_EXERCISE BRIEF_
Filter the data for lines with the word "APERTURE", then copy every line so identified.

········

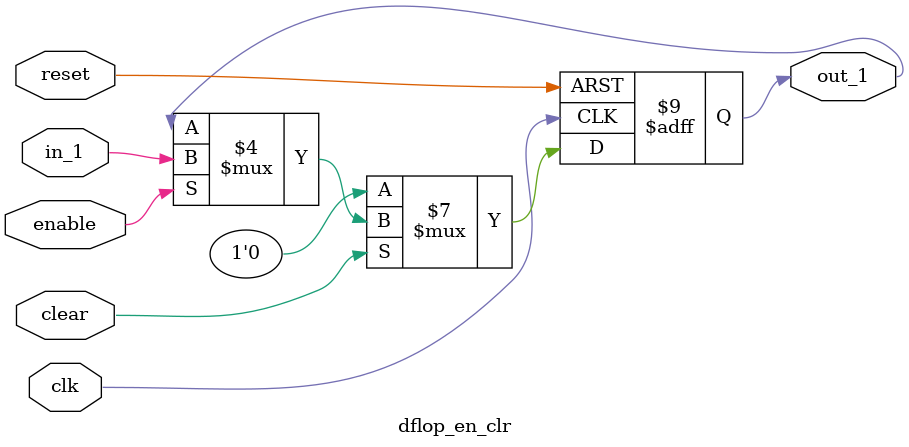
<source format=v>
module dflop_en_clr(clk, reset, enable, clear, in_1, out_1);
	input clk, reset, enable, clear,in_1;
	output out_1;

	reg out_1;

	always @(posedge clk or posedge reset)
	begin
		if(reset)
			out_1 <= 1'b0;
		else if (clear == 1'b0)
			out_1 <= 1'b0;
		else if (enable == 1'b1)
			out_1 <= in_1;
	end

endmodule

</source>
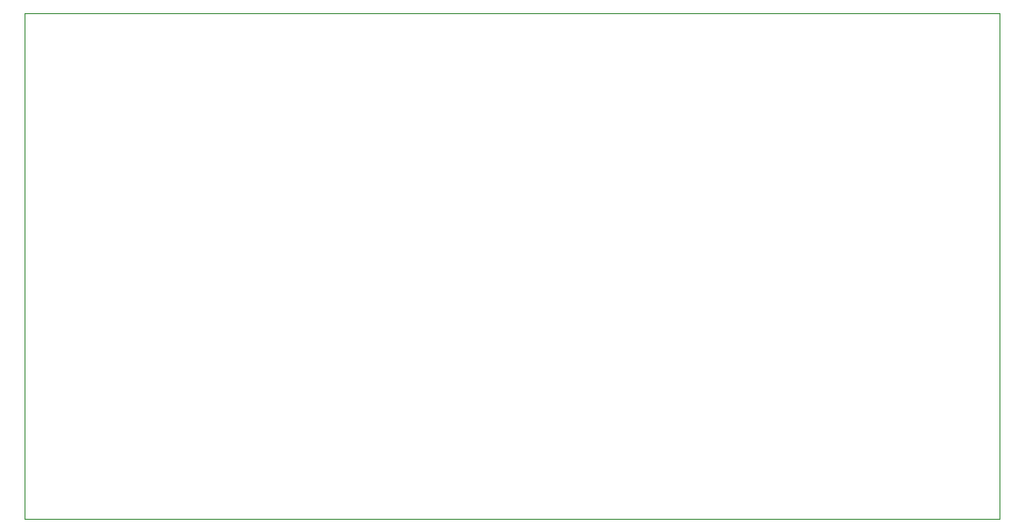
<source format=gbr>
%TF.GenerationSoftware,KiCad,Pcbnew,(5.1.6)-1*%
%TF.CreationDate,2021-07-17T16:45:05+03:00*%
%TF.ProjectId,gotek_ctrl,676f7465-6b5f-4637-9472-6c2e6b696361,rev?*%
%TF.SameCoordinates,Original*%
%TF.FileFunction,Profile,NP*%
%FSLAX46Y46*%
G04 Gerber Fmt 4.6, Leading zero omitted, Abs format (unit mm)*
G04 Created by KiCad (PCBNEW (5.1.6)-1) date 2021-07-17 16:45:05*
%MOMM*%
%LPD*%
G01*
G04 APERTURE LIST*
%TA.AperFunction,Profile*%
%ADD10C,0.050000*%
%TD*%
G04 APERTURE END LIST*
D10*
X113000000Y-51500000D02*
X200500000Y-51500000D01*
X113000000Y-97000000D02*
X113000000Y-51500000D01*
X200500000Y-97000000D02*
X113000000Y-97000000D01*
X200500000Y-51500000D02*
X200500000Y-97000000D01*
M02*

</source>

········

_RESULT OF THIS EXERCISE_
G04 APERTURE LIST*
G04 APERTURE END LIST*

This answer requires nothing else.